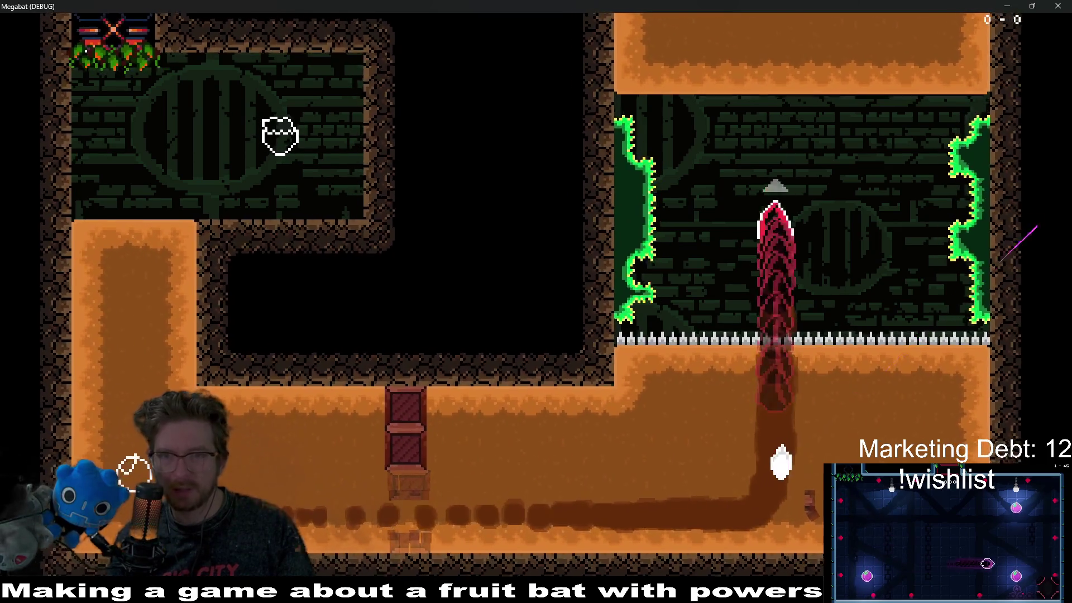
{"action": "key", "text": "Right"}
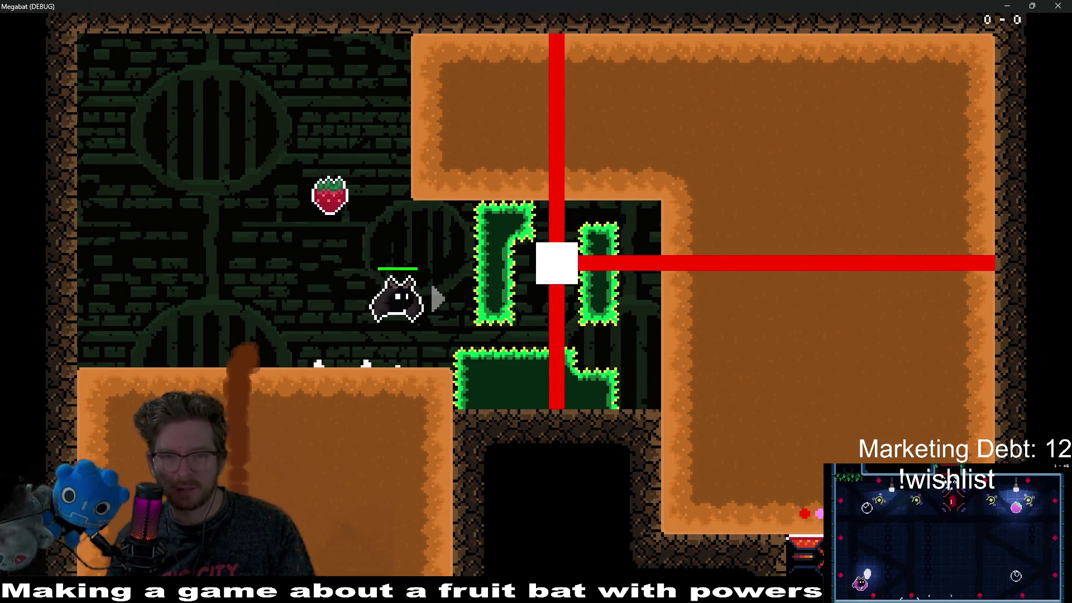
{"action": "key", "text": "Left"}
{"action": "key", "text": "Right"}
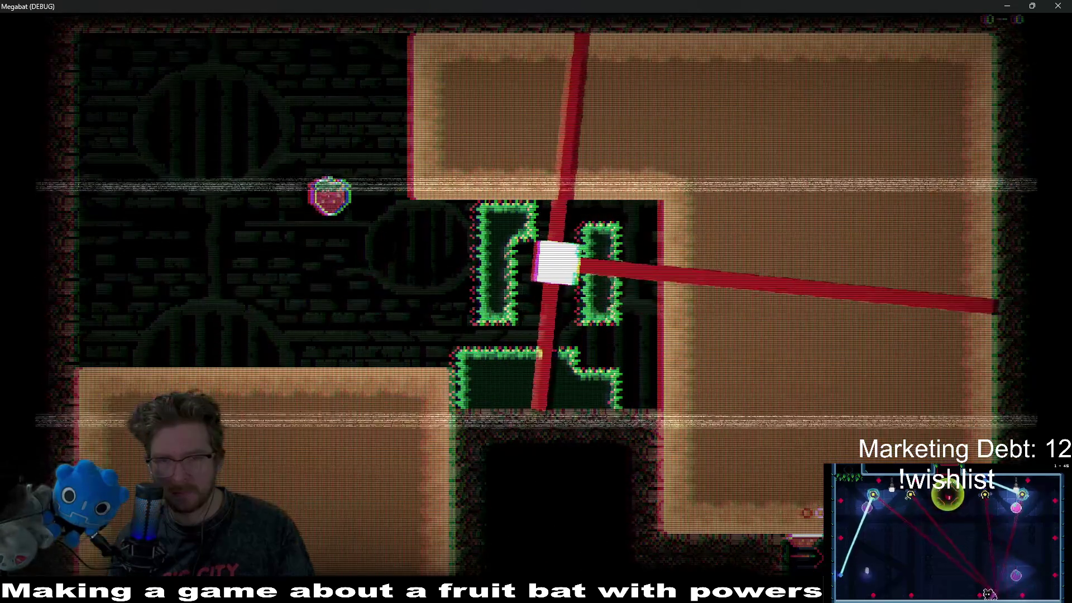
With the respawned bat, dive down the left shaft and dash up across the laser room
{"action": "key", "text": "Left"}
{"action": "key", "text": "Down"}
{"action": "key", "text": "Right"}
{"action": "key", "text": "Up"}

* * * * *

- **What is being asked**
The records above are to be duplicated exactly, pictures left out.

- **Response below**
{"action": "key", "text": "Right"}
{"action": "key", "text": "Left"}
{"action": "key", "text": "Right"}
With the respawned bat, dive down the left shaft and dash up across the laser room
{"action": "key", "text": "Left"}
{"action": "key", "text": "Down"}
{"action": "key", "text": "Right"}
{"action": "key", "text": "Up"}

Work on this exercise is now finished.